While this trail serves as a great downhill treat after a few laps on the Craig Wood Trails, your first encounter with it will be as it smacks you in the face with its steep grades, loose surface, and punishing final climb. Nonetheless, don't be discouraged – it is well worth the singletrack Valhalla that is to come.
To reach the start of this trail, hikers must park at the Roadside Parking Area
off River Road, cross over the road to Bird Song Lane (just north of the dirt pull-off where you parked) and follow the gravel doubletrack up hill to a junction in a few hundred feet. At the junction, continue straight, paying little attention to the confusing permitted-use signs in the area (you're more than welcome to be here) and instead following the signs for the Jackrabbit Trail. After climbing just a short while longer, keep your eyes peeled for an aluminum gate on the right side of the road and a small passage to its right side. You're here!

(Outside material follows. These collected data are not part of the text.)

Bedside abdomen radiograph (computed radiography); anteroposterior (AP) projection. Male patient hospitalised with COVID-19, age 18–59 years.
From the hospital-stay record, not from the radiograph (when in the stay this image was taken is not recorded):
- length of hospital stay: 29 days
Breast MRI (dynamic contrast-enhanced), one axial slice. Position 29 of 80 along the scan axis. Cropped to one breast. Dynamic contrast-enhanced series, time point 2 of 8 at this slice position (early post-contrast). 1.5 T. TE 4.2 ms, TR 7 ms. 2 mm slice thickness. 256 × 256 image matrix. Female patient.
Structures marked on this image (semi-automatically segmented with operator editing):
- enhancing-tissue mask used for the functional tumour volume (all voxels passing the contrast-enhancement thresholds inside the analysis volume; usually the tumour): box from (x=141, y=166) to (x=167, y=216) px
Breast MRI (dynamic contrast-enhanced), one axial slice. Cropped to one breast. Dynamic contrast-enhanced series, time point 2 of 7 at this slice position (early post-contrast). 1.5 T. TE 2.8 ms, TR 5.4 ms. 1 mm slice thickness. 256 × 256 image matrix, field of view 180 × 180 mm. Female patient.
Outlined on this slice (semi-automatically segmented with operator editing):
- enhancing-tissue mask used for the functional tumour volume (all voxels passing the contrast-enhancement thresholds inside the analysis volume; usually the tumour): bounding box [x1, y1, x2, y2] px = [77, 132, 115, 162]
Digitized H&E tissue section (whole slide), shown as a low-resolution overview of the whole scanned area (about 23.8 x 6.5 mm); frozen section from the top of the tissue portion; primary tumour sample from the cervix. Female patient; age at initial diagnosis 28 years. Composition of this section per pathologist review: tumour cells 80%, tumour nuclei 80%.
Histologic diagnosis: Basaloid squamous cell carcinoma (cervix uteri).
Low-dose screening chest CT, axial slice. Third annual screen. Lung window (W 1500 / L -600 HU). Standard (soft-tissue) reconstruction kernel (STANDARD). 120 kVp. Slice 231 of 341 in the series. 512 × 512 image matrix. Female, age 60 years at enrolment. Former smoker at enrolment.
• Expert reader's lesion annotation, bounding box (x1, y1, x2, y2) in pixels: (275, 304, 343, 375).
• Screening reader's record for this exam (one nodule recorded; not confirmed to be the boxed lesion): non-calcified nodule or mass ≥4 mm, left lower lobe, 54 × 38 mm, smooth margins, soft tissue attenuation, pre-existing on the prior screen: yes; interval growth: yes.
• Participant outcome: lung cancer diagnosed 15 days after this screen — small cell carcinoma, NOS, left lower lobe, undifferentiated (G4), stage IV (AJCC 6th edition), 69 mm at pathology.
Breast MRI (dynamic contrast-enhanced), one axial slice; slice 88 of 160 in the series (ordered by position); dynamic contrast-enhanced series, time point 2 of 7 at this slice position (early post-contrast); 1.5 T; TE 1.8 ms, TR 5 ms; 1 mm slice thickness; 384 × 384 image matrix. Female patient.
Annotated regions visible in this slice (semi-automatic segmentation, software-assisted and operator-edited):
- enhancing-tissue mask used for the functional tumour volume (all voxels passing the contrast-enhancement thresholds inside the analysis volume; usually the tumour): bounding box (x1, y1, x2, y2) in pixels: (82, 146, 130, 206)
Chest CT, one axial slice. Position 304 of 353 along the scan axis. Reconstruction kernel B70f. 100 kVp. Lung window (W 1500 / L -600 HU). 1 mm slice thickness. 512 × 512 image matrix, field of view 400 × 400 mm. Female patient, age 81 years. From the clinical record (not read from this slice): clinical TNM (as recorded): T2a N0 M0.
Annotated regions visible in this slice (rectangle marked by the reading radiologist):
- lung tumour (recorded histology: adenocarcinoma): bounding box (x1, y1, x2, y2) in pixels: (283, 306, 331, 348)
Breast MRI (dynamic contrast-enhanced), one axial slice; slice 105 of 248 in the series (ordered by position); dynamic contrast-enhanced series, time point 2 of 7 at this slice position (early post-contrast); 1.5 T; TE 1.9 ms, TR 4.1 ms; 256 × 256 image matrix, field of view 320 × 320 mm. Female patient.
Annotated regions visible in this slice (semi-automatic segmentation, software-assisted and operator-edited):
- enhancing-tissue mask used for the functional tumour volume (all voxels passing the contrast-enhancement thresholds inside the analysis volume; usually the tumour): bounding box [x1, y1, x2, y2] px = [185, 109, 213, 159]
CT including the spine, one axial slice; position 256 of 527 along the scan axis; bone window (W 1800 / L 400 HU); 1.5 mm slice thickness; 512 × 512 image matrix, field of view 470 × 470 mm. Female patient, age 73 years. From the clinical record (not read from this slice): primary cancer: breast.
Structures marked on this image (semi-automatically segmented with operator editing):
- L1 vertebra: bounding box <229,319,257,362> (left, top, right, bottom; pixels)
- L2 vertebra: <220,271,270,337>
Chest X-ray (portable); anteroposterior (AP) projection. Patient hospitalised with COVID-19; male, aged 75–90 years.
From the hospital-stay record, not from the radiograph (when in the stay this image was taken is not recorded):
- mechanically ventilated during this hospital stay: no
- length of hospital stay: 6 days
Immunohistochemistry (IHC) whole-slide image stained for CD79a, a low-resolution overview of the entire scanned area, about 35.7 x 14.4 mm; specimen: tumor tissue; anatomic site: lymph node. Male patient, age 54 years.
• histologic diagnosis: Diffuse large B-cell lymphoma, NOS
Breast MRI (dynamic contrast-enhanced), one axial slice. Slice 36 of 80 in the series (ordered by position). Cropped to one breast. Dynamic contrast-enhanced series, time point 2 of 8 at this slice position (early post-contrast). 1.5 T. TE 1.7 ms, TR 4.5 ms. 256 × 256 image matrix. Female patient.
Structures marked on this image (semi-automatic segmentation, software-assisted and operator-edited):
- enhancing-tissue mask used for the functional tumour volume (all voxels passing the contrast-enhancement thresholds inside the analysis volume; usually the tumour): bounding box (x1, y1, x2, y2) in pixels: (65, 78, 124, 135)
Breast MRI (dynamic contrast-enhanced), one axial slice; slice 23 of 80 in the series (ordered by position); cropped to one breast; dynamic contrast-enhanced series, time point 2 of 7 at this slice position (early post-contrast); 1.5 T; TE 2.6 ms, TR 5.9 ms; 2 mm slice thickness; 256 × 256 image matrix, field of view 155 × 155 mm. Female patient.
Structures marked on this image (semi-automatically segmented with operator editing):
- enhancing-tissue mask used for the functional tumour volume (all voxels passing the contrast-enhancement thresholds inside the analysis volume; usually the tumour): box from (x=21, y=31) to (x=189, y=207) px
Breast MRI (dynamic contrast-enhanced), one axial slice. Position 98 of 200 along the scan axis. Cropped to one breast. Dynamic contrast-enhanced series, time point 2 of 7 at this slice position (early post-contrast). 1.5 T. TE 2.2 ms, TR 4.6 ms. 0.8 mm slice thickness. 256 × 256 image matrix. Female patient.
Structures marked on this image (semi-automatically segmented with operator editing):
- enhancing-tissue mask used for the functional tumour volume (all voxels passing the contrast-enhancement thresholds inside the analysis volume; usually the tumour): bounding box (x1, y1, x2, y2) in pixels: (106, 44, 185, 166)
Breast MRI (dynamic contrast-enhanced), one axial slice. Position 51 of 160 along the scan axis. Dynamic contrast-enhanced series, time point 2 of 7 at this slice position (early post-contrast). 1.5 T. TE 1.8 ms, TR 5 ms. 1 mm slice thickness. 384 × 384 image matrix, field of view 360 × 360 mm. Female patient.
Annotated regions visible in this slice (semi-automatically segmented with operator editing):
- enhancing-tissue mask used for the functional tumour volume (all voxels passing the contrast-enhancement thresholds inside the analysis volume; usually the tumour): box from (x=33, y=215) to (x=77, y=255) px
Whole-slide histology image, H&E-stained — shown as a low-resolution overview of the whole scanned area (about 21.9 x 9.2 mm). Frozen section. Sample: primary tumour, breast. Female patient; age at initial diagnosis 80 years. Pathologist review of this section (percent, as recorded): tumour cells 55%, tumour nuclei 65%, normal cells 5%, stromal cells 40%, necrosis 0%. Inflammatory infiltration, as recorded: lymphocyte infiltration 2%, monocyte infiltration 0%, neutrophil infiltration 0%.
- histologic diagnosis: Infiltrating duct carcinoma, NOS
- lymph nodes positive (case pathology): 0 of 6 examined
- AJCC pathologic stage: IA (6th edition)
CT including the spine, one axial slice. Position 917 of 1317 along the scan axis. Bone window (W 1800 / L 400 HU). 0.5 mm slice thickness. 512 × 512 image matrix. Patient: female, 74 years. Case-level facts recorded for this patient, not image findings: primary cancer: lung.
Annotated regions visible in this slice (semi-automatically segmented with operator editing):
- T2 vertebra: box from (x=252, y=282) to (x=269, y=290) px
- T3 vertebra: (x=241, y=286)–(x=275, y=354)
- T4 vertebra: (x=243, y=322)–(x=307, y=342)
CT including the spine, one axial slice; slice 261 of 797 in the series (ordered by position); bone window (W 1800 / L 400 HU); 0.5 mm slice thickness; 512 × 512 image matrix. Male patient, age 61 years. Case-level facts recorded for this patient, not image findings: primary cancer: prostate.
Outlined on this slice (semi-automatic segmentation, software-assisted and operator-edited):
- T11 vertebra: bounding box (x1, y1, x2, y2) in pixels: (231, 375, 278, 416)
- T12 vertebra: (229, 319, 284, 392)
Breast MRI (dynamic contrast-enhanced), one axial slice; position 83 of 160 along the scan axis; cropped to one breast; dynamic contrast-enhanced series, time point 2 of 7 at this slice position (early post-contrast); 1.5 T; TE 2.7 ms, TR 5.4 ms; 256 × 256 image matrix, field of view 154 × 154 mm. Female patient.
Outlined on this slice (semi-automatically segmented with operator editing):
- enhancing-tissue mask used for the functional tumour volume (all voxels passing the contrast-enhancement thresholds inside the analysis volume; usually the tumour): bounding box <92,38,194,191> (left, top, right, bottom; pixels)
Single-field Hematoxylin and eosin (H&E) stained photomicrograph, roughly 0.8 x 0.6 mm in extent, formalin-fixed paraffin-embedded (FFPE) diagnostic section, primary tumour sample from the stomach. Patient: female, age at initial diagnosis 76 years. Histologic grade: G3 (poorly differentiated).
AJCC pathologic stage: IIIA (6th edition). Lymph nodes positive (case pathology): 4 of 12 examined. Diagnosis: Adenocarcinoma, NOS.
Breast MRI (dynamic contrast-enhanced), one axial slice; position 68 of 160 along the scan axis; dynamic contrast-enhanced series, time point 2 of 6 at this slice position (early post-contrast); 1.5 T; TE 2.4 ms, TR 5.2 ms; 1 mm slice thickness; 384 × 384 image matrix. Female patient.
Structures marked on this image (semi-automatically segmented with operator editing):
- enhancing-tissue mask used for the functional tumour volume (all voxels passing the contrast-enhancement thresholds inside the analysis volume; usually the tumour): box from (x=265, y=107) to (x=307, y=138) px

Past the gate, the Jackrabbit Trail descends gently through verdant deciduous forests before crossing a bridge over a small creek and beginning a climb in earnest. Generally, the trail throws steep grades and a loose tread your way in a tiered climb-flat-climb sequence through this section.
You'll know you've reached the top of the tiered climb when the hill begins to fall away from you to a creek on your left side. At this point, the trail turns steeply downhill, descending a narrow, occasionally rutted singletrack over loose melon-sized rocks to a second bridge over the creek from before.
Head up the steep gravel doubletrack for a short-but-painful hundred yards before the trail ends at a break in the trees and the signage for Back Nine points you to the left.
On the way back down the Jackrabbit Trail (AKA Craigwood Trails Connector
), be careful near the last bridge crossing near the end of the trail, as it is shady and the wood stays slick long after wet weather.